**ACTIVITY**
Transcribe the listing verbatim, please, with images dropped.

**DATA BELOW**

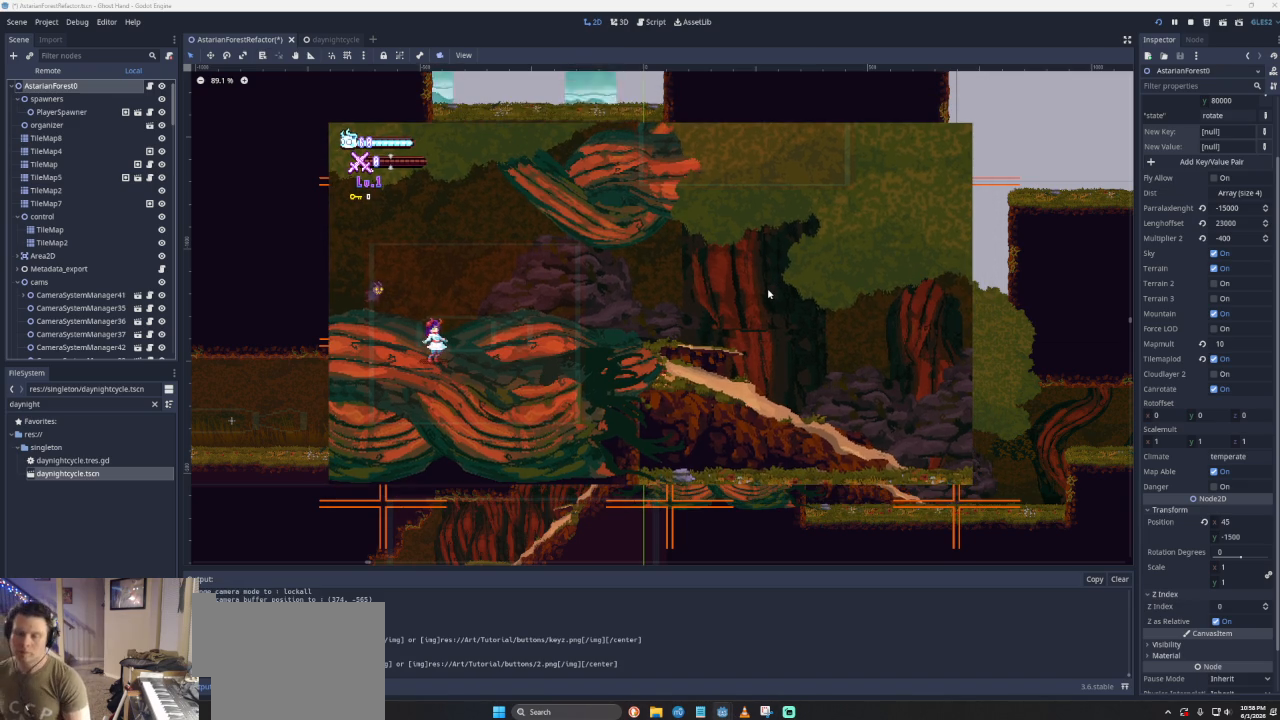
Gameplay with a controller (PlayStation layout); each line is a JSON object with the inputs held at the frame after it. "events" lists button and stick changes between this image and that frame as [ms after this image, input, new state], when the widget could be followed in between. Not read: right_stick.
{"buttons": [], "left_stick": "center", "events": [[267, "left_stick", "right"], [433, "left_stick", "center"]]}
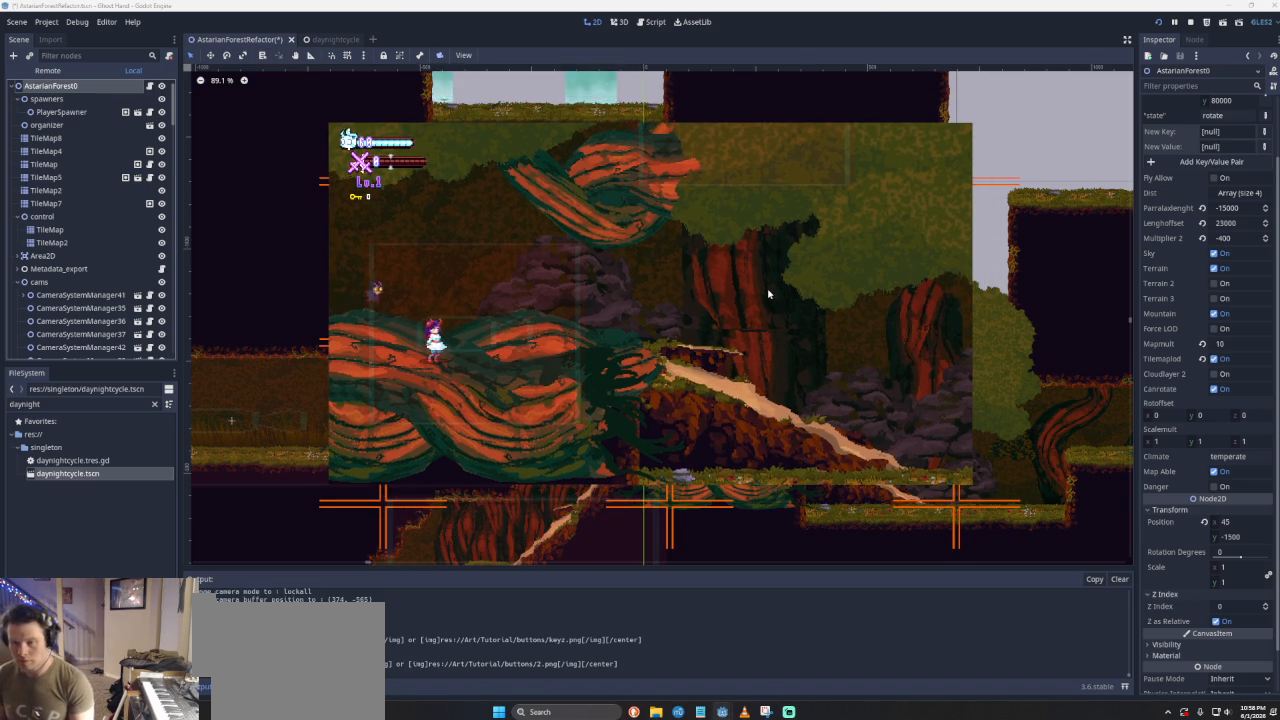
{"buttons": [], "left_stick": "right", "events": [[233, "left_stick", "right"]]}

**SOLUTION TO THIS PROBLEM**
Gameplay with a controller (PlayStation layout); each line is a JSON object with the inputs held at the frame after it. "events" lists button and stick changes between this image and that frame as [ms after this image, input, new state], when the widget could be followed in between. Not read: right_stick.
{"buttons": [], "left_stick": "center", "events": [[267, "left_stick", "right"], [433, "left_stick", "center"]]}
{"buttons": [], "left_stick": "right", "events": [[233, "left_stick", "right"]]}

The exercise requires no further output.